Lot’s more about Muslim Brotherhood at the link. Helena Cobban describes Israel as a strategic liability for the U.S. and savages political culture of D.C.:

At a different level, Washington itself is blind (or, rather, self-blinded) regarding political trends in Egypt or much of the rest of the Middle East. This self-blinding occurred as a result of the lengthy campaign — waged enthusiastically under Presidents Clinton and George W. Bush, and still maintained under Obama — against the incorporation into policymaking circles of anyone who wanted to listen as closely to the non-Israelis who make up the vast majority of the region’s people, as they do to the far less numerous Israelis.

Pro-Israeli groups and individuals in Congress and the rest of the American political elite have worked hard, for decades now, to demean and marginalize the work of anyone who seeks to understand trends in the Arab world on their own terms. They sowed the wind of our government’s current, stunningly evident impotence regarding events in Egypt.
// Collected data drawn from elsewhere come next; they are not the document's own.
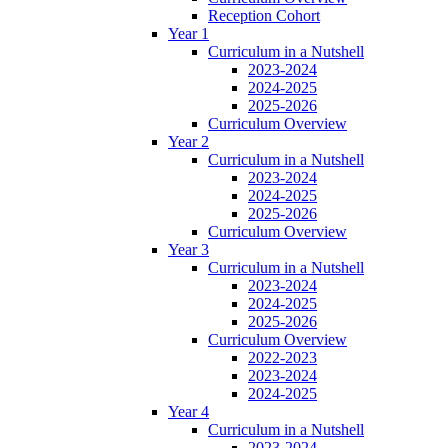
Reception Cohort
Year 1
Curriculum in a Nutshell
2023-2024
2024-2025
2025-2026
Curriculum Overview
Year 2
Curriculum in a Nutshell
2023-2024
2024-2025
2025-2026
Curriculum Overview
Year 3
Curriculum in a Nutshell
2023-2024
2024-2025
2025-2026
Curriculum Overview
2022-2023
2023-2024
2024-2025
Year 4
Curriculum in a Nutshell
2023-2024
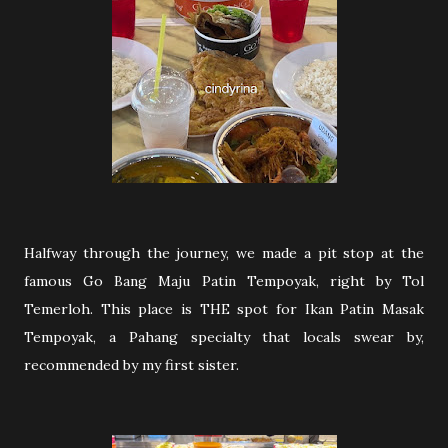
Halfway through the journey, we made a pit stop at the
famous Go Bang Maju Patin Tempoyak, right by Tol
Temerloh. This place is THE spot for Ikan Patin Masak
Tempoyak, a Pahang specialty that locals swear by,
recommended by my first sister.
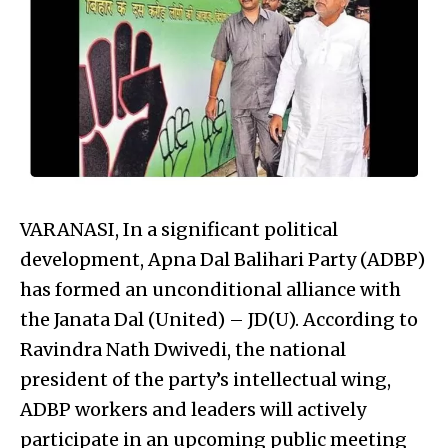
VARANASI, In a significant political
development, Apna Dal Balihari Party (ADBP)
has formed an unconditional alliance with
the Janata Dal (United) – JD(U). According to
Ravindra Nath Dwivedi, the national
president of the party’s intellectual wing,
ADBP workers and leaders will actively
participate in an upcoming public meeting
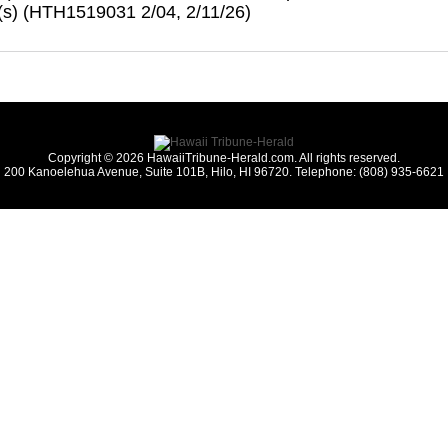
s) (HTH1519031 2/04, 2/11/26)
Copyright © 2026 HawaiiTribune-Herald.com. All rights reserved.
200 Kanoelehua Avenue, Suite 101B, Hilo, HI 96720. Telephone: (808) 935-6621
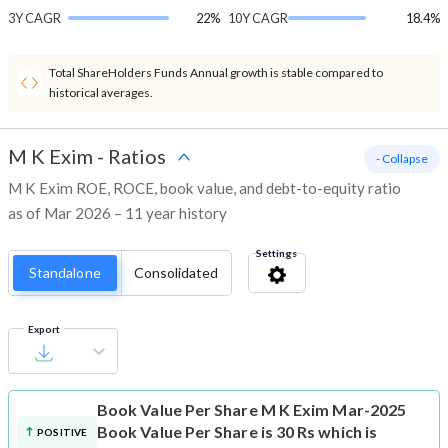
3Y CAGR
22%
10Y CAGR
18.4%
Total ShareHolders Funds Annual growth is stable compared to
historical averages.
M K Exim
-
Ratios
- Collapse
M K Exim ROE, ROCE, book value, and debt-to-equity ratio
as of Mar 2026 – 11 year history
Settings
Standalone
Consolidated
Export
Book Value Per Share
M K Exim Mar-2025
Book Value Per Share is 30 Rs which is
POSITIVE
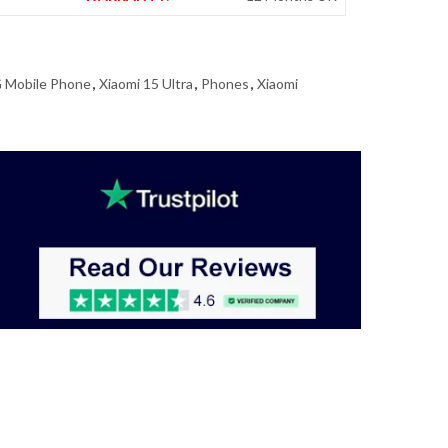
 Mobile Phone
,
Xiaomi 15 Ultra
,
Phones
,
Xiaomi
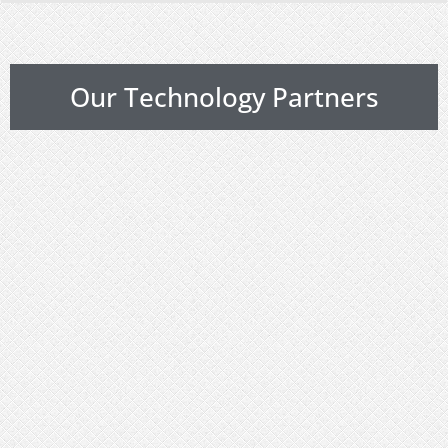
Our Technology Partners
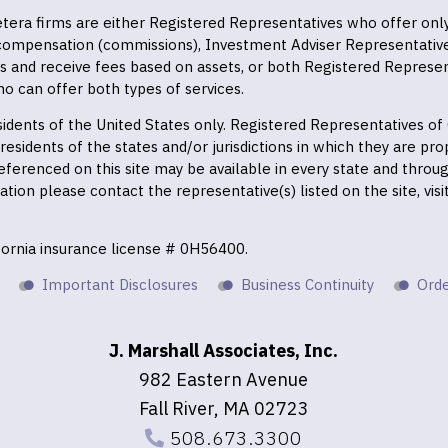
 Cetera firms are either Registered Representatives who offer on
 compensation (commissions), Investment Adviser Representativ
es and receive fees based on assets, or both Registered Represe
o can offer both types of services.
residents of the United States only. Registered Representatives o
esidents of the states and/or jurisdictions in which they are prop
eferenced on this site may be available in every state and throu
mation please contact the representative(s) listed on the site, vis
ifornia insurance license # 0H56400.
Important Disclosures
Business Continuity
Orde
J. Marshall Associates, Inc.
982 Eastern Avenue
Fall River, MA 02723
508.673.3300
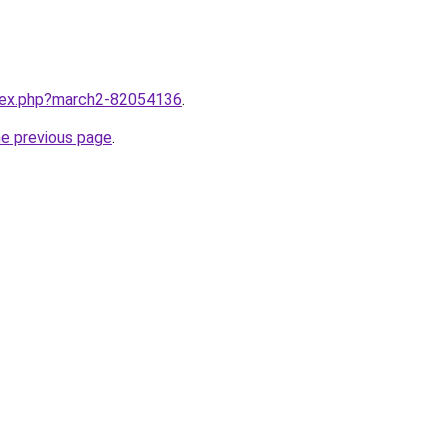
ndex.php?march2-82054136
.
he previous page
.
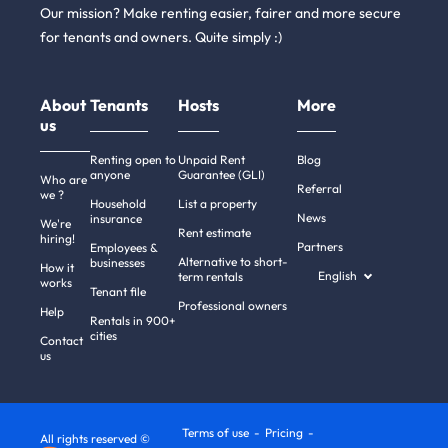
Our mission? Make renting easier, fairer and more secure
for tenants and owners. Quite simply :)
About
Tenants
Hosts
More
us
Renting open to
Unpaid Rent
Blog
anyone
Guarantee (GLI)
Who are
Referral
we ?
Household
List a property
News
insurance
We're
Rent estimate
hiring!
Partners
Employees &
Alternative to short-
businesses
How it
English
term rentals
works
Tenant file
Professional owners
Help
Rentals in 900+
cities
Contact
us
Terms of use
Pricing
All rights reserved ©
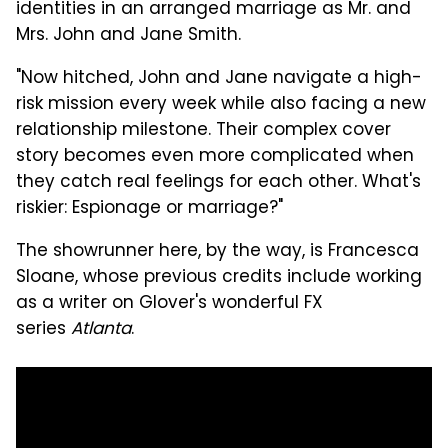
identities in an arranged marriage as Mr. and
Mrs. John and Jane Smith.
"Now hitched, John and Jane navigate a high-
risk mission every week while also facing a new
relationship milestone. Their complex cover
story becomes even more complicated when
they catch real feelings for each other. What's
riskier: Espionage or marriage?"
The showrunner here, by the way, is Francesca
Sloane, whose previous credits include working
as a writer on Glover's wonderful FX
series
Atlanta
.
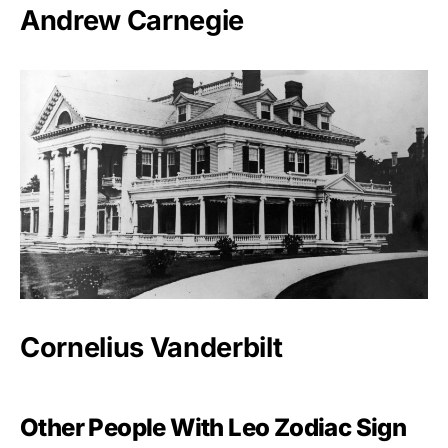
Andrew Carnegie
Cornelius Vanderbilt
Other People With Leo Zodiac Sign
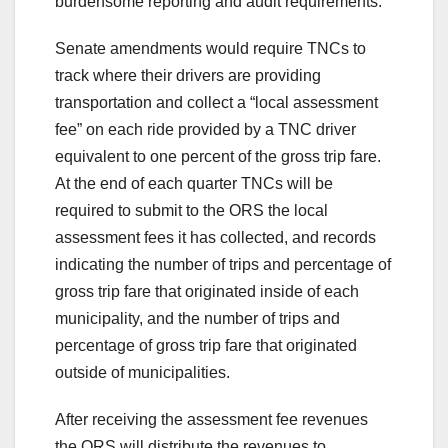
burdensome reporting and audit requirements.
Senate amendments would require TNCs to
track where their drivers are providing
transportation and collect a “local assessment
fee” on each ride provided by a TNC driver
equivalent to one percent of the gross trip fare.
At the end of each quarter TNCs will be
required to submit to the ORS the local
assessment fees it has collected, and records
indicating the number of trips and percentage of
gross trip fare that originated inside of each
municipality, and the number of trips and
percentage of gross trip fare that originated
outside of municipalities.
After receiving the assessment fee revenues
the ORS will distribute the revenues to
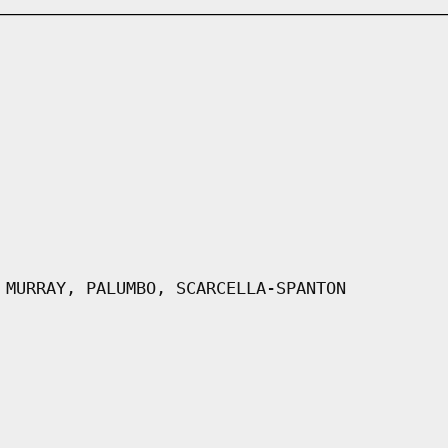
 MURRAY, PALUMBO, SCARCELLA-SPANTON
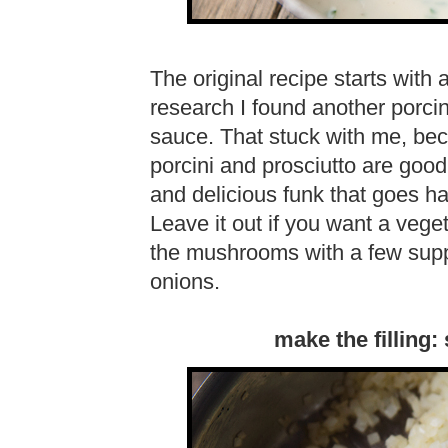
The original recipe starts with
research I found another porcin
sauce. That stuck with me, beca
porcini and prosciutto are good 
and delicious funk that goes 
Leave it out if you want a vege
the mushrooms with a few supp
onions.
make the filling:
Now we are reaping the whirlwind.

 Actually, as the now-inevitable successor government takes over in Egypt — and this may take a few months yet to settle down — the whirlwind will probably not be so bad for most Americans as some fear. A successor government in Cairo will most likely want to have good relations with Washington, as with all other governments around the world. It may well be prepared to live with all the legal terms of the Egyptian-Israeli peace treaty. But most likely, if it is to mark the “clean break” with Mubarakism that is the only source for stability inside Egypt, it will not perform the many other “special services” that Mubarak always seemed so happy to offer to Washington — and to Israel. That is: No more “torture on demand” for the U.S. Special Forces; no more collaborating with Israel to keep the people of Gaza imprisoned; no more covering up for Israel’s gross violations of international law in the occupied territories; no more being a useful U.S. cat’s-paw in the region.